The move came after campaigners targeted the fund for continuing to invest in companies associated with deforestation — especially timber, palm oil, mineral, and wood pulp production — at a time when the Norwegian government has committed 3 billion krone per year ($522 million) toward protecting forests, making it the world's biggest patron of rainforest conservation.

Logging operation in Borneo.
Logging operation in Borneo. Photo by Rhett Butler.

The fund's new policy was welcomed Rainforest Foundation Norway, one of the groups that pushed for stronger investment criteria.

"This decision is a turnaround from the Norwegian government and an important step forward in the battle to save the world’s rainforests. Companies responsible for deforestation now get a message from one of the world’s largest investors that it is unacceptable to continue destroying rainforests for profit," said Lars Løvold, director of Rainforest Foundation Norway, in a statement.

"This decision strengthens Norway’s reputation as an advocate of rainforest protection. What remains now is to make this policy operational and demonstrate to the world that Norway is able to follow up on its high profile commitment to save the tropical forests."

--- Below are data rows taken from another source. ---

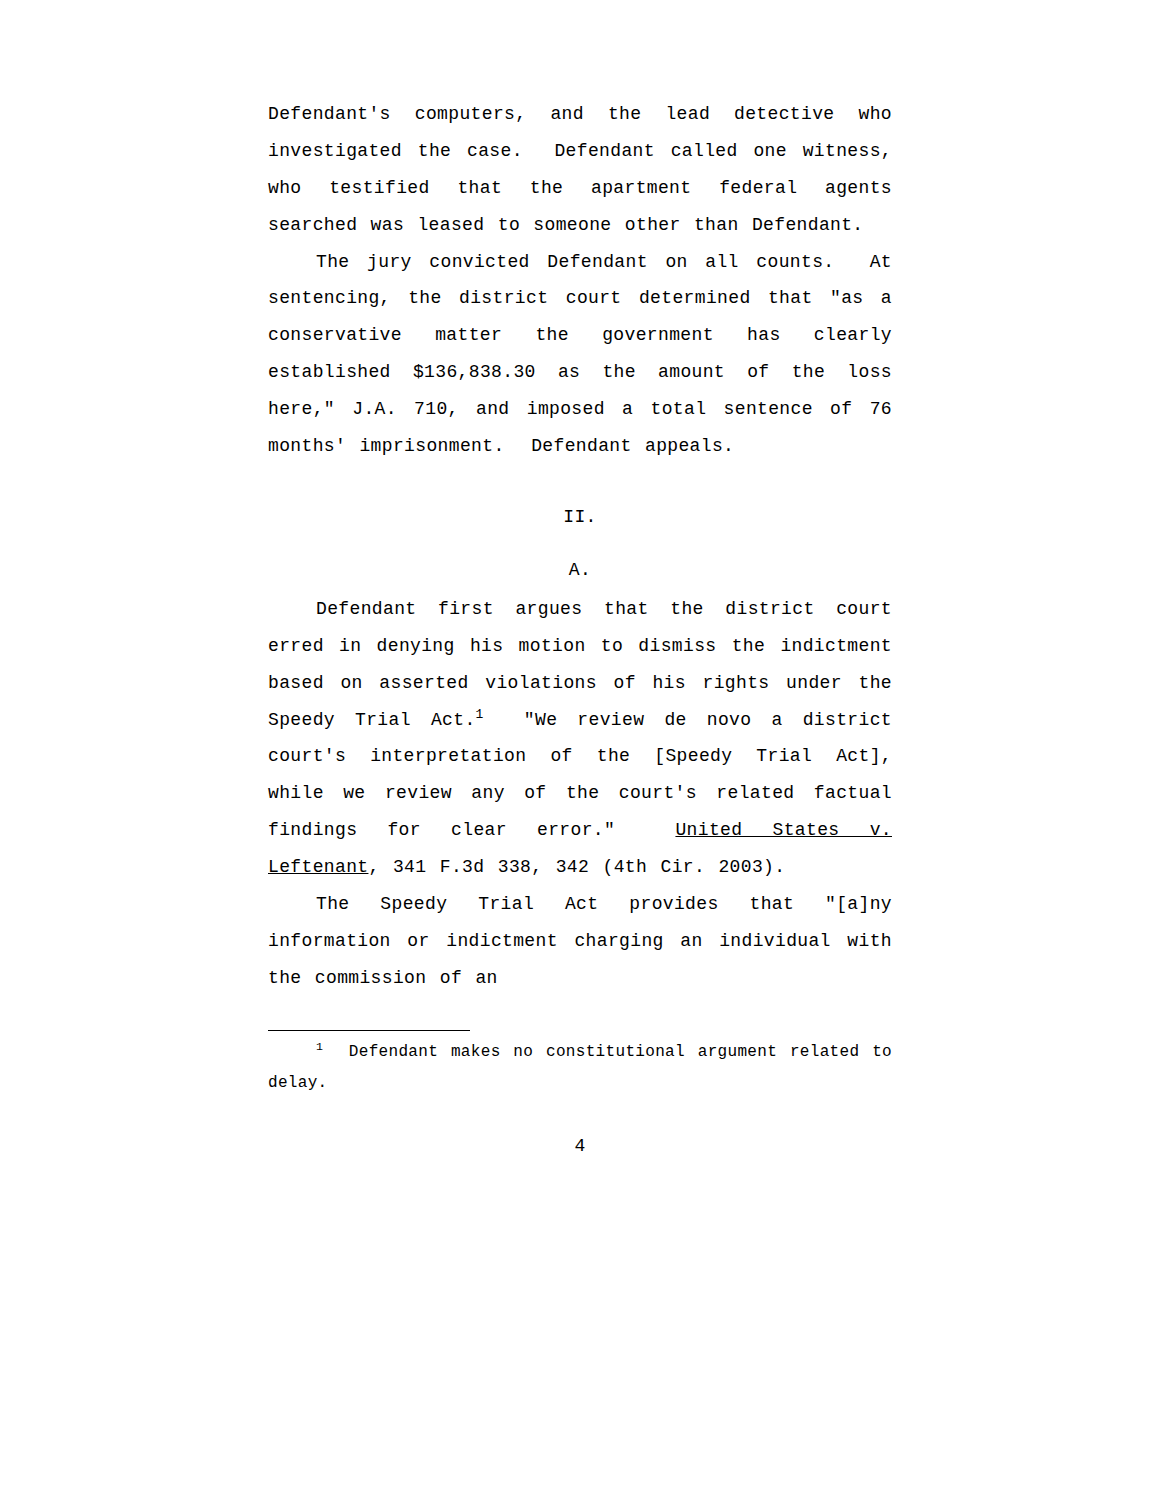Defendant's computers, and the lead detective who investigated the case. Defendant called one witness, who testified that the apartment federal agents searched was leased to someone other than Defendant.
The jury convicted Defendant on all counts. At sentencing, the district court determined that "as a conservative matter the government has clearly established $136,838.30 as the amount of the loss here," J.A. 710, and imposed a total sentence of 76 months' imprisonment. Defendant appeals.
II.
A.
Defendant first argues that the district court erred in denying his motion to dismiss the indictment based on asserted violations of his rights under the Speedy Trial Act.1 "We review de novo a district court's interpretation of the [Speedy Trial Act], while we review any of the court's related factual findings for clear error." United States v. Leftenant, 341 F.3d 338, 342 (4th Cir. 2003).
The Speedy Trial Act provides that "[a]ny information or indictment charging an individual with the commission of an
1 Defendant makes no constitutional argument related to delay.
4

As a first step, the fund will engage in an “ownership dialogue” on climate and forest issues with companies in its portfolio. The fund lists several questions it will consider in assessing deforestation risk.
  • Does the company disclose information on its tropical forest footprint, how it monitors its impact on tropical forests over time, and its assessment of whether it poses a risk to its business operations?
  • Has the company, or its suppliers, committed to achieve compliance with international standards for sustainable production of agricultural commodities, or sustainable forest management?
  • Does the company report on the implementation of its commitments to reduce tropical deforestation?
The new policy doesn't state the implications for non-compliance, but in recent years the fund has divested from six companies involved in especially egregious deforestation.

Norway's Pension Fund is thought to be the world's largest sovereign wealth fund. Launched in 1990, the fund is a product of Norway's oil revenue.